Awadeh and BDL employees suspended their strike indefinitely on May 7 in order to give the Cabinet more time to negotiate a draft budget. Awadeh said that BDL Gov. Riad Salameh, who had spoken with politicians, had reassured the syndicate that their salaries would not be impacted by the budget.
Retired security personnel and military veterans received similar guarantees during weekslong protests against a potential cut to their pensions and another relevant reduction, and veterans groups suspended their protests May 13.
But as with many of the budget proposals, conflicting statements have emerged on this issue. Defense Minister Elias Bou Saab stated to Annahar May 15 that salary reductions for active or former military personnel were not up for discussion, and Kanaan — who is not privy to Cabinet discussions but has been involved in budget talks in parliament — told Al-Monitor he does not believe public beneficiaries are being targeted. Yet other politicians like Labor Minister Camille Abousleiman hinted that cuts affecting the public may still be on the table.
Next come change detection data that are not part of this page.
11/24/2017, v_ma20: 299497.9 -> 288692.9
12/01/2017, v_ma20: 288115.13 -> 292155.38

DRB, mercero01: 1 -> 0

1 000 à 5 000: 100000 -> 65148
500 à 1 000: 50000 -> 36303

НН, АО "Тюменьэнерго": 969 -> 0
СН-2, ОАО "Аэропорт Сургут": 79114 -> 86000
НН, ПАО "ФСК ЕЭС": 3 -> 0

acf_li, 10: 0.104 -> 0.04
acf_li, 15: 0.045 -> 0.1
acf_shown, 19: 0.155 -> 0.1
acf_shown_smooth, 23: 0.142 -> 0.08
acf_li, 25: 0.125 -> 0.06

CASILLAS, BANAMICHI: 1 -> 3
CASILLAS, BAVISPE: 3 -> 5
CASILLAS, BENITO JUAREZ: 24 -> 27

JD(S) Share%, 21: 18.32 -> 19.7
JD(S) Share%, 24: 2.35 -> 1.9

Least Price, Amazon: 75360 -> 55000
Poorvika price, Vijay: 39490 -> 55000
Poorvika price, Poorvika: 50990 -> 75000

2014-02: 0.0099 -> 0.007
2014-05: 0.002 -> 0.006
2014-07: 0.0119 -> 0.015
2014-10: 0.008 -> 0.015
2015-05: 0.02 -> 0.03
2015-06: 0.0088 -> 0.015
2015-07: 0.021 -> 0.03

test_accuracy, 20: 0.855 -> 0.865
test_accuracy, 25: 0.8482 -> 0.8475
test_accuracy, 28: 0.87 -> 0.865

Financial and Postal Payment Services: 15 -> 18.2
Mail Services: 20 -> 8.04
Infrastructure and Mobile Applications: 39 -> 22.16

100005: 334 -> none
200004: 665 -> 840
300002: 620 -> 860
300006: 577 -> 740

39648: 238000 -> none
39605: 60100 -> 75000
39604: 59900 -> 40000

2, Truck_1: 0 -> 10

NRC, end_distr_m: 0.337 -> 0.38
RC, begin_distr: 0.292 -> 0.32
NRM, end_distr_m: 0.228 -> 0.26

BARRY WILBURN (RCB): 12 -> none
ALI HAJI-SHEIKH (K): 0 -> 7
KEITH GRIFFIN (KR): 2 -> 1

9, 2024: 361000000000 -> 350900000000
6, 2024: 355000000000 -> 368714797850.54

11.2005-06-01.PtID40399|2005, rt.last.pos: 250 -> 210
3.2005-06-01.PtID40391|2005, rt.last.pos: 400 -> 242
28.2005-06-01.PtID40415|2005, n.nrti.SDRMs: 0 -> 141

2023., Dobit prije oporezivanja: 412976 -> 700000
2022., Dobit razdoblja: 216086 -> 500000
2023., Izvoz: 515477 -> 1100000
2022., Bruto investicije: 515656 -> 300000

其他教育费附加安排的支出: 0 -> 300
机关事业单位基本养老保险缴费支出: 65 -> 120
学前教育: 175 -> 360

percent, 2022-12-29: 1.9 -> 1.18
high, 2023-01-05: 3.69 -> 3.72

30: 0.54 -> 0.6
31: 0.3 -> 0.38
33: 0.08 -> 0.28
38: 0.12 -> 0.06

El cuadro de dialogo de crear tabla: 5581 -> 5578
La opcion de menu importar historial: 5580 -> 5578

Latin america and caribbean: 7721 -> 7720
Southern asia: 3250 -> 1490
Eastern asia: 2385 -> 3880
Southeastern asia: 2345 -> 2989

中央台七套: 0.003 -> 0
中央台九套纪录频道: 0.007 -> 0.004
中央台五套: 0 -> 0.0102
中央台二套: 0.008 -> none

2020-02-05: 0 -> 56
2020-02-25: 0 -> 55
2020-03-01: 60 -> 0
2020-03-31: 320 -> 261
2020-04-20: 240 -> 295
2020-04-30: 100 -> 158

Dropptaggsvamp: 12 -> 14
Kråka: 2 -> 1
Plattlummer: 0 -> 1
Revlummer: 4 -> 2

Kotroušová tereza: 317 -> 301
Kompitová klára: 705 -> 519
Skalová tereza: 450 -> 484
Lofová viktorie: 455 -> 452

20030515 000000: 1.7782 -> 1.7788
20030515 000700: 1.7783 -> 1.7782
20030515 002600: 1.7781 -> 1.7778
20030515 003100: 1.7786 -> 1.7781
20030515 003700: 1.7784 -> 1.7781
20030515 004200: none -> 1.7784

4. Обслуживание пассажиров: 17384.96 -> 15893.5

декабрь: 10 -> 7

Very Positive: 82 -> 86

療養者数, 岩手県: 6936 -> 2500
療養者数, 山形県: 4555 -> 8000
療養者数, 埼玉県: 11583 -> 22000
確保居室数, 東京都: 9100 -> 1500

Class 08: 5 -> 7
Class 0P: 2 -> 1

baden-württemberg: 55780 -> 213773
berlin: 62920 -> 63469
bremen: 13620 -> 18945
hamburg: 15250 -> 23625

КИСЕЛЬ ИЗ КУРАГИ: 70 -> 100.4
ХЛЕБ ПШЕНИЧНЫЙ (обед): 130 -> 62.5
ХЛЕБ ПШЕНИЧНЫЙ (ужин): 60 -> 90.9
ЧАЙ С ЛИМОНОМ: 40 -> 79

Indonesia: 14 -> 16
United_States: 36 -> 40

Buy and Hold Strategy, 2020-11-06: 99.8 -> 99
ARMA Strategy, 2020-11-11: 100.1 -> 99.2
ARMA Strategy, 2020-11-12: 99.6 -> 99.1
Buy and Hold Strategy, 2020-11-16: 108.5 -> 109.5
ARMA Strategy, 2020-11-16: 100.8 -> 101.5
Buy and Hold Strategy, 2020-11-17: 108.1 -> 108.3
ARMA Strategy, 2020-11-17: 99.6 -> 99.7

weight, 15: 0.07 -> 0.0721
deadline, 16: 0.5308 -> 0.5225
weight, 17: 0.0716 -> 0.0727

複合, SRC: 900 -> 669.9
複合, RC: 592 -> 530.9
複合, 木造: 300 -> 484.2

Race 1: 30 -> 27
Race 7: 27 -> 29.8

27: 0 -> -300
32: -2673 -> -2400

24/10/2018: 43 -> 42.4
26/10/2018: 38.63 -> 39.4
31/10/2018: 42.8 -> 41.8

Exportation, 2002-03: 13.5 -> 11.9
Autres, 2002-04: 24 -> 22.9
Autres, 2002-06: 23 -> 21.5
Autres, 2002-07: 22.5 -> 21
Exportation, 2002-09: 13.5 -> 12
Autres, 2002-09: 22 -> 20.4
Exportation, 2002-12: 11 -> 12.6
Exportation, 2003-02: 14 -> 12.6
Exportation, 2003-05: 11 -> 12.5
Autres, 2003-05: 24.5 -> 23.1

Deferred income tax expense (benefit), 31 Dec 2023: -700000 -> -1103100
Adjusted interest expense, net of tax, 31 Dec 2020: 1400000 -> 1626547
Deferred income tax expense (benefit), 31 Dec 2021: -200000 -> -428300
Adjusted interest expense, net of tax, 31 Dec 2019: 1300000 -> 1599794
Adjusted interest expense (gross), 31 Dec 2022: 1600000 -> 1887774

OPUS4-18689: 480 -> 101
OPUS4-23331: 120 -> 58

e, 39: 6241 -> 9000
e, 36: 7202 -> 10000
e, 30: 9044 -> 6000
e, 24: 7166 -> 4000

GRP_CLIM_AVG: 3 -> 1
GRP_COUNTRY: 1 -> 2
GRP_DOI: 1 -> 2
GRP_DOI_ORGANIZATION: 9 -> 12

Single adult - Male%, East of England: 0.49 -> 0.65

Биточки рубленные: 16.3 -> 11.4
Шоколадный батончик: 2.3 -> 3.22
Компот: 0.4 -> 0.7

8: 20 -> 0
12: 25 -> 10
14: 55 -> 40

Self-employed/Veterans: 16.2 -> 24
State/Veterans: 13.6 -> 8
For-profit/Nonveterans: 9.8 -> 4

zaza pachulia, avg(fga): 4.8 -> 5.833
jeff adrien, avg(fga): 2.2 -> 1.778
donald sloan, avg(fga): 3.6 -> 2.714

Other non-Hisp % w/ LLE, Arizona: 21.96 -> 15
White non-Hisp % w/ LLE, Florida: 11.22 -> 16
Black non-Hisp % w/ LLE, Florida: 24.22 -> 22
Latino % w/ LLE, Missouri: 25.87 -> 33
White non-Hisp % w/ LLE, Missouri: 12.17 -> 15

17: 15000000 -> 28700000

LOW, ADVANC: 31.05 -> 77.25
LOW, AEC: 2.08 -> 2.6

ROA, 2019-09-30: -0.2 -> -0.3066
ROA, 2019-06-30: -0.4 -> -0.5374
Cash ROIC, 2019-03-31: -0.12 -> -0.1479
“I have to protect the lower class and the middle classes, and it has to be proportional,” Abousleiman told Al-Monitor, referring to the austerity measures. “But I do believe there is runaway expenditure that needs to be addressed.”
Citing the ongoing discussions, he urged demonstrators to wait until after a budget is passed to make their opinions heard.
Abousleiman is not alone in this view. Foreign Minister Gebran Bassil voiced his own dissatisfaction with protests in April, and Hariri went even further calling for legal penalties to be imposed on public employees who impede the functioning of state bodies.
According to Mona Fawaz, professor of urban studies and planning at the American University of Beirut, public anger at the status quo, and the politicians who enable it, is only growing. “Dissatisfaction [with the economy ] has been boiling for years,” she told Al-Monitor. “People see income inequality growing, they see their lifestyles eroded. Wage cuts — especially for the lower classes — will just do the same.”
Bassil and religious leaders, like Maronite Patriarch Bechara al-Rai, suggested alternate solutions that would target the wealthy instead of public workers, including tamping down on tax and customs evasion. Kanaan echoed such ideas to Al-Monitor as the budget discussions were underway, but above all, urged the Cabinet to undertake structural reforms to state finances and to eliminate waste in the public sector.
In addition to cuts, ministers are looking to raise revenue — the Cabinet has already decided to raise taxes on bank deposit interest for three years.
Although Finance Minister Ali Hassan Khalil stated May 19 that the budget will reduce the deficit to 8.3% of GDP, Sami Nader, director of the Levant Institute for Strategic Affairs, claimed this will likely not be the case.
“In times of recession this does not work,” Nader told Al-Monitor, saying that new taxes would only squeeze the economy further. “I don’t believe given these facts that they’re going to decrease the budget deficit, because what they are doing is keeping the same amount of expenditures without saying it.”
Nader said that in his view, significantly cutting wages and salaries cannot be done because it would unleash even more social unrest, as recent demonstrations have shown.
Nevertheless, the possibility remains that Lebanon’s Cabinet may be forced to take at least some unpopular austerity measures for the sake of salvaging the long-term health of the Lebanese economy. If they fail to do so, an even more dire economic situation is likely to follow.